■ Requirement 1
Using the music column on Dora and the BSO summer season, answer these questions:
(a) Who wrote the libretto for Dora?
(b) Which work will Gunther Herbig conduct?
(c) At what venue and on what date will the BSO play live soundtracks to Bugs Bunny cartoons?
■ Requirement 2
Proceed with the music column on Dora and the BSO summer season, picking up after its final sentence.
(Excerpt to read Opens)
Opera Built On 'Hysteria'

CLEF NOTES

Bso Announces Summer Lineup

April 23, 2009|By TIM SMITH | TIM SMITH,tim.smith@baltsun.com

Some wag once quipped that all theater is an insane asylum, but opera is the wing for the incurables, so it seems fitting that Peabody Chamber Opera will present a new production this weekend of a 2002 work based on Sigmund Freud's Fragment of an Analysis of a Case of Hysteria.

Dora, with music by Melissa Shiflett and libretto by Nancy Fales Garrett, explores the case of an 18-year-old patient of Freud. Ida Bauer, given the pseudonym Dora by Freud, exhibited symptoms of what qualified as hysteria in 1900, especially loss of speech, and the storied analyst naturally traced them to repressed sexual impulses.

Freud seems to have missed, or downplayed, the possibility that the woman had been abused, and Dora famously terminated analysis after 11 weeks. More than enough drama in all of this for an operatic work.

Dora will be directed by Roger Brunyate and conducted by Karin Hendrickson. Two casts will alternate in the performances, which are scheduled at 7:30 p.m. Thursday through Saturday and 3 p.m. Sunday at the Theatre Project, 45 W. Preston St. Tickets are $10-$25. Call 410-752-8558 or go to theatreproject.org.

BSO summer season

The Baltimore Symphony Orchestra's summer schedule will retain the pop-culture flavor of recent seasons, with doses of movies, cartoons and rock music. Not very imaginative, but presumably good for box office.

The only serious classical piece is one that comes back year after year - Beethoven's Ninth Symphony. It will be conducted by Gunther Herbig on July 23 at the Music Center at Strathmore and July 24 at Meyerhoff Symphony Hall.

The lineup for those two venues begins with Constantine Kitsopoulos conducting the orchestra in a live soundtrack to the Hitchcock classic Psycho, which will give the strings a nice workout in the shower scene (July 9 at Strathmore, July 10 at Meyerhoff). And Steven Reineke will be on the podium for a program of music from Disney products, including The Lion King and Beauty and the Beast (July 16 at Strathmore, July 17 at Meyerhoff).

The BSO, conducted by Brent Havens, moves to the Pier Six Pavilion on July 18 to play arrangements of songs by famed rock group Pink Floyd. Vocalist Randy Jackson and a rock band will join the orchestra for this event. And the ensemble travels to Merriweather Post Pavilion on July 11 to play live soundtracks to Bugs Bunny cartoons.

The outdoor summer series at Oregon Ridge returns with the traditional "Star-Spangled Spectacular" July 3 and 4, conducted by Damon Gupton, and featuring the winner of the second annual "Oh, Say Can You Sing?" contest (auditions will be held June 15). Reineke will conduct the other Oregon Ridge program, this one devoted to film music of John Williams, on July 25.

One other summer event: a free performance at Meyerhoff as part of Artscape on July 18, conducted by BSO assistant principal violist Christian Colberg.
(Excerpt to read Closes)
(Information provided Opens)
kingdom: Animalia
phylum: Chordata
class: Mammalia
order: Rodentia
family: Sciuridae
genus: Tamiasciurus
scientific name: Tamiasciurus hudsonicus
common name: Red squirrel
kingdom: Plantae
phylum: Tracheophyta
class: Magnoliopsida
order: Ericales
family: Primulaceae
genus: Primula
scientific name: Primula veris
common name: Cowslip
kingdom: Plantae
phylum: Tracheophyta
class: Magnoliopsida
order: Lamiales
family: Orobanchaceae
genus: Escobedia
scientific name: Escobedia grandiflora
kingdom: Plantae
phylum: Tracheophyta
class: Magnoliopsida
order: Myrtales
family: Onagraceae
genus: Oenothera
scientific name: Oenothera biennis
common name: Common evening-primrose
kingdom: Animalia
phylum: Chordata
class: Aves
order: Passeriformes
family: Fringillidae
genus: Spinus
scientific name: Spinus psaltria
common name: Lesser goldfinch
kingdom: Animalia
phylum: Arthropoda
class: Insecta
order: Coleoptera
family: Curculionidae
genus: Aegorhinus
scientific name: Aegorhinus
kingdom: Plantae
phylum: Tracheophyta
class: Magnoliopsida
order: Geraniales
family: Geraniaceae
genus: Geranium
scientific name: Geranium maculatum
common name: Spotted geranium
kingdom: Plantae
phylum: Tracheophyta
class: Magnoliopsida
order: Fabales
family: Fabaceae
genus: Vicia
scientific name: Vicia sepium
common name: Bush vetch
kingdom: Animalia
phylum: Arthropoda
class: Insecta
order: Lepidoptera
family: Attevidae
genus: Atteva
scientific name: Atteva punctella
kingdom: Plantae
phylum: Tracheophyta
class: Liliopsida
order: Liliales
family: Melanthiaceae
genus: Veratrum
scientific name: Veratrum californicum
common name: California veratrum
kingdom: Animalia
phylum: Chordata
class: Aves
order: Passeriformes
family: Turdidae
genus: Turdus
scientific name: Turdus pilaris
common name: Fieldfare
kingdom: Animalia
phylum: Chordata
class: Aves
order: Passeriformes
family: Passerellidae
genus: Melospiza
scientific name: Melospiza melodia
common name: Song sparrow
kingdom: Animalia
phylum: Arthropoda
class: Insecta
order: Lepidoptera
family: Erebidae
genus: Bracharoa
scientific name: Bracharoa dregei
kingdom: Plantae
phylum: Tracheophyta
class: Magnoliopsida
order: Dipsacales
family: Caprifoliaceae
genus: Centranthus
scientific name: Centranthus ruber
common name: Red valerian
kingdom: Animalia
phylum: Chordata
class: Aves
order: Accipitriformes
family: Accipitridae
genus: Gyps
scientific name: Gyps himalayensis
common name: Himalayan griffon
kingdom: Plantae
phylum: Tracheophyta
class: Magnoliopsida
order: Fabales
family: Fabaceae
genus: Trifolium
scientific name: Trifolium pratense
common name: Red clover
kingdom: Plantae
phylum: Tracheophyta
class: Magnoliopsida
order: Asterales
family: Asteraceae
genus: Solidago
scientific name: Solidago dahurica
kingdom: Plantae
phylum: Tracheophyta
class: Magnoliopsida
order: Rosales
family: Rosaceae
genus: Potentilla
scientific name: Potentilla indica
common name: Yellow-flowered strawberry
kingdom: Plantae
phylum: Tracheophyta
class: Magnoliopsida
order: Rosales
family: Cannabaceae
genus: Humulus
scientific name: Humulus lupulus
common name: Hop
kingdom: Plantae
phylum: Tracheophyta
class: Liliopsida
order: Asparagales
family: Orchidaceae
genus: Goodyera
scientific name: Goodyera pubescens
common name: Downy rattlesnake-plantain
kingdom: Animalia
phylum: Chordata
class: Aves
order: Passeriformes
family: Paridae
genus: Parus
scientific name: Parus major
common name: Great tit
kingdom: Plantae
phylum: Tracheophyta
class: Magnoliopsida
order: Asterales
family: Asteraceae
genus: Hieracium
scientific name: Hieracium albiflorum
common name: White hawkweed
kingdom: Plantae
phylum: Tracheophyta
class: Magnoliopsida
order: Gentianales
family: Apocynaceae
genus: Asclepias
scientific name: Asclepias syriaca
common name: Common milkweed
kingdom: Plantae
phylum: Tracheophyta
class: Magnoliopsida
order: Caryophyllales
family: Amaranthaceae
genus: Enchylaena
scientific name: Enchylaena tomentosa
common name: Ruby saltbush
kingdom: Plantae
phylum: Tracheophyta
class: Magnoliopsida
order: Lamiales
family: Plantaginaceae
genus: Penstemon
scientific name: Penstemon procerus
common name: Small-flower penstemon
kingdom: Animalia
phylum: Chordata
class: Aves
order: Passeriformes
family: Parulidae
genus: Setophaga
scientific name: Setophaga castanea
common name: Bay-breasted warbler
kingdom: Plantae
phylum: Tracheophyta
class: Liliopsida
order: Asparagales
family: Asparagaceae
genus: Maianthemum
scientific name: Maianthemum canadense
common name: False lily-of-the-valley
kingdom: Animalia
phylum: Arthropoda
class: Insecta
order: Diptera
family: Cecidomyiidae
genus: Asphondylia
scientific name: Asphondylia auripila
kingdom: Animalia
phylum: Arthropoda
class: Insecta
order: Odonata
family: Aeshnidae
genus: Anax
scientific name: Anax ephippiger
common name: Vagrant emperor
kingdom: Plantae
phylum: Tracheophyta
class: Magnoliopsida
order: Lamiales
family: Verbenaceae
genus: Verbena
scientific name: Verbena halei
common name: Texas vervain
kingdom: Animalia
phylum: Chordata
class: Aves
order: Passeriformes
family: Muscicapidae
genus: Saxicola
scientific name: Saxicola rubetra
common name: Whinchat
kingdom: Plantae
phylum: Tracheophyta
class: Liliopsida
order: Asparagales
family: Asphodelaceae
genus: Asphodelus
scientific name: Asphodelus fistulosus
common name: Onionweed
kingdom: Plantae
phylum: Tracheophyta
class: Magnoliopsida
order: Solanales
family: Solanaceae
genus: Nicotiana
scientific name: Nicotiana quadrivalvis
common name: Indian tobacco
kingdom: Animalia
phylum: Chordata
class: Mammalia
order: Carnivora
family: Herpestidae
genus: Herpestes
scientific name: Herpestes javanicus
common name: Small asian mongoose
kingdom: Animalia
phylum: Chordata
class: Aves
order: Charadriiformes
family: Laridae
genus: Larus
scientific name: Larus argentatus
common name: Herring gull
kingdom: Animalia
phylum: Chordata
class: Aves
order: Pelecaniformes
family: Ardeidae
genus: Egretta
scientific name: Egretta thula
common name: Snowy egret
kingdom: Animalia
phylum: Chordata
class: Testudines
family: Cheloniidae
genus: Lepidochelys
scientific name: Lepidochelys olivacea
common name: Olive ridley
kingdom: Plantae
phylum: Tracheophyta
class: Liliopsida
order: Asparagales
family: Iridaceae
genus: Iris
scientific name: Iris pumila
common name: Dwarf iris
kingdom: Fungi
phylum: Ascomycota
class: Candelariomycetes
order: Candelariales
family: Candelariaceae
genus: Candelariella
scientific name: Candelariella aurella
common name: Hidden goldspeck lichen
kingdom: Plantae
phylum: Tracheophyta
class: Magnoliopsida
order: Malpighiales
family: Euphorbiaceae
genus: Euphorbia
(Information provided Closes)
■ Your response 1
(a) Nancy Fales Garrett
(b) Beethoven's Ninth Symphony
(c) Merriweather Post Pavilion, on July 11

■ Your response 2
Call 410-783-8000 or go to bsomusic.org.

Review roundup

Two concerts last weekend gave me a nice Mendelssohn fix in honor of this year's bicentennial of his birth.

The composer's Octet, the product of astonishing precocity composed when he was all of 16 (most of us are lucky to master a driver's test at that age), was the big item on Pro Musica Rara's program Sunday afternoon at Towson University's Center for the Arts. The playing may not necessarily have offered the last word on poetic phrase-sculpting of consistently dead-on intonation, but the expressive thrust and rhythmic energy produced a winning result.

The imaginative program included a transcription for double string quartet of a Bach motet and a well-crafted adagio and fugue by Johann Albrechtsberger. The musicians divided the two movements of Haydn's last, unfinished quartet, then rejoined forces to play a transcription of his vocal piece, Der Greis - an endearing tribute on this 200th anniversary of Haydn's death.

Sunday night in the same theater, the Cylburn Trio - violinist Ken Goldstein, cellist Ilya Finkelshteyn, pianist Eva Mengelkoch - teamed with violist Noah Chaves for an impassioned account of Mendelssohn's bold Piano Quartet No. 2 (he wrote that work at 14).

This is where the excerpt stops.